- Don't be discouraged. It takes a lot time to develop an independent seat. Dressage is about shedding the ego and making yourself vulnerable. No vulnerability, no advancements.
- Shedding the stirrups actually speeds up the process. We often use the stirrups as a crutch, hovering slightly to brace for impact, which only makes the trot feel way worse. You'll probably be surprised how much better you sit when the stirrups are dropped.
- Focus first on your upper body. The goal here is to stay vertical. Keep your head up. Leaning forwards or backwards only makes things worse. Way worse. Vertical is key. Being vertical means you are now in balance, and even if you bounce, you'll only bounce straight up and straight down. Being flung forward and backwards like a pin ball in a bonus round isn't good for you or your horse.
- Don't fight the bounce. I try to remind my students of this all the time. Fighting the bounce creates rigidity in your body only leading to more bounce. Bouncing is fine, as long as its straight up and down.
- Keep only enough tension in your upper body to remain in a vertical posture.
- Arms loose and elbows at your side. Elbows flapping like a baby duckling trying to take flight for the first time isn't helping anything.
- Keep your hands low.
- In order to keep your seat loose its imperative to keep your abs and thighs loose.
- When you start to bounce think of trying to pull your upper thighs away from the horse. When people start to bounce the first thing they want to do is clamp with their legs.
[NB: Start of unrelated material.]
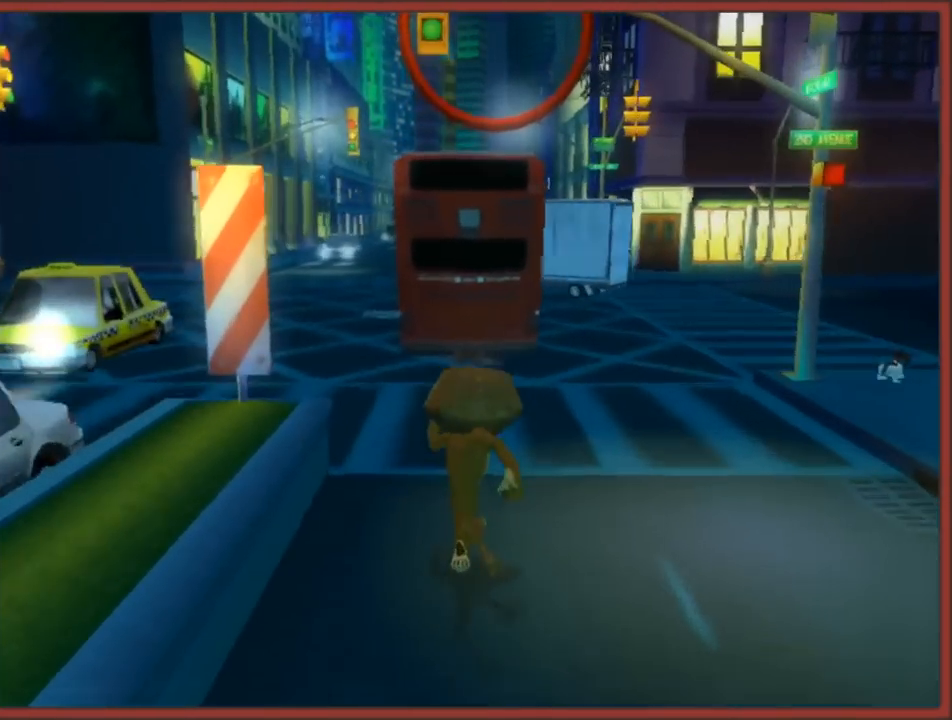
{"buttons": ["A"], "left_stick": "up", "right_stick": "center", "events": [[283, "A", "up"], [417, "A", "down"]]}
This clamping will slightly lift your seat away from the saddle making it significantly easier for you to get out of rhythm. Pulling your legs away from the saddle will drop your seat back into contact with the saddle and back into rhythm with your horse.
- Don't worry about having your heel down without stirrups. Focus instead on keeping your whole leg relaxed and loose.
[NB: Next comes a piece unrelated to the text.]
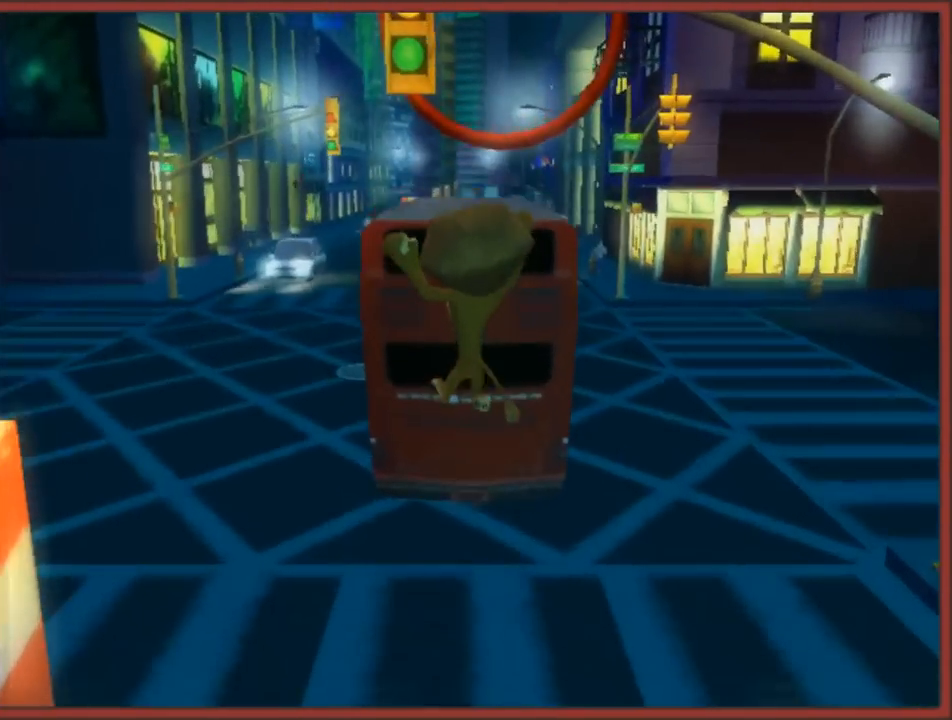
{"buttons": [], "left_stick": "up", "right_stick": "center", "events": [[267, "A", "up"], [367, "left_stick", "up-right"], [500, "left_stick", "up"]]}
- Breathe. Long inhales and slow exhales.
- A leather strap across the front of your saddle that you can use to pull yourself into the saddle is a good way to get the feel of what being connected to your horse feels like. But don't get too used to it. Its cheating.
- Initially, keep the trot tempo slow. Build energy in the trot as you get more and more comfortable in the sitting trot.
- Be kind to your horse. It hard on their backs when we are learning this skill so take frequent walk breaks where they can stretch their neck.
Be patient with yourself as its going to feel awful. But stick with it and before you know it you will be sitting like the best of them!